Many have lost their families and homes; entire villages have been wiped out. How can one start anew?
The most effective and healing method of getting beyond past hurts and the desire for revenge is prayer that's based on a conviction that God actually is governing the nations and the world. Such prayer relies on Him as the omnipotent source of all wisdom, so its guidance is workable and intelligent. But it is also transforming, as this promise of God's care makes clear: "Behold, I make all things new" (Rev. 21:5).
The renewing power revealed by prayer is expressed on the human scene as Christ, God's message of love to each of us. Christ transforms seemingly untransformable situations because it expresses God's equal measure of love for all His children. It makes all things new; never favors one over the other or makes one "newer" than the other. The effect is that all hearts change, although some may change at a different rate from others.
The newness that comes from Christ lifts off the burdens of the past, removes the self-justification and hatred that lead to revenge.
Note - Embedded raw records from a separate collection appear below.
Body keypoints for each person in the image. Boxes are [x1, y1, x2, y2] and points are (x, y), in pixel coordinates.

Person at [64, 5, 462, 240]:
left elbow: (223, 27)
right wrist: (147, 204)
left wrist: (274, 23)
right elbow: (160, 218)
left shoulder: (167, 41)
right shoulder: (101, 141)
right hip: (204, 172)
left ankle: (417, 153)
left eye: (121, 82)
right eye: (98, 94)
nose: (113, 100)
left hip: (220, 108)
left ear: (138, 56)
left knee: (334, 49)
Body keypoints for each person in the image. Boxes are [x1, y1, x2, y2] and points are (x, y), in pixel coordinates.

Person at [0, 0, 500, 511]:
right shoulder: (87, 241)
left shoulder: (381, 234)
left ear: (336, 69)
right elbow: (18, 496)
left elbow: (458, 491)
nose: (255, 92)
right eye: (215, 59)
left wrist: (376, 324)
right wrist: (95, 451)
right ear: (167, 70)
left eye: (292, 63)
It brightens the future. But to receive this blessing, people need to be open to it, and here is a place where those of us who are not in Kosovo can contribute to that nation's peace and stability.
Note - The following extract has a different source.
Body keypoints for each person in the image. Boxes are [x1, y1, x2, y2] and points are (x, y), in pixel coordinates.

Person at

This statement in "Science and Health with Key to the Scriptures" can help give focus to our prayers. It's by Mary Baker Eddy, who founded this newspaper and discovered Christian Science, who kept a sharp eye on national and international affairs during her long lifetime. She wrote, "One infinite God, good, unifies men and nations; constitutes the brotherhood of man; ends wars ..." (p. 340).
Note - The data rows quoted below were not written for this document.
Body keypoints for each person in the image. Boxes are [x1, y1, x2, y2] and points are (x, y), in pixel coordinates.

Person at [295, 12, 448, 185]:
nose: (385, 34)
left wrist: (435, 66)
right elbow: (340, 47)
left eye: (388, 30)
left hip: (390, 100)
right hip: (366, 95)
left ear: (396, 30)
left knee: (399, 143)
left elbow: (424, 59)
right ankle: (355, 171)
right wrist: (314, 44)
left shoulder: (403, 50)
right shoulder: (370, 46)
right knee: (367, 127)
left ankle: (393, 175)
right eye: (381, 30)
Mrs. Eddy introduced the concept of God as one infinite Mind, and of creation as composed of Mind's spiritual ideas, or children, all dwelling in harmony within this Mind. In our prayers, it's possible to affirm that all individuals – including those in Kosovo – are responsive to the one Mind, and can see past old mental habits that would divide society up into "us" and "them."
Because God is one, He sees His creation as one, with all its elements united in infinite Love and infinite Truth. This creation is spiritual, not material. When issues reach a stalemate, taking the time to see them from a spiritual standpoint can open the way to a healing outcome. For example, of the possible choices a government may be considering, which is the highest right – the one closest to expressing love for all citizens? Or to establishing the loving but firm approach to law that divine Principle expresses? Praying about the motivation for government action can make a big difference. It can enable one to discover hidden political agendas, racism or other prejudices, or to discern other motives that are actually driving the demand for change.
This kind of prayer can benefit any country, but right now, with Kosovo newly minted and working through the issues that involve nationhood, giving Kosovo some extra prayer would provide support for that country and its neighbors.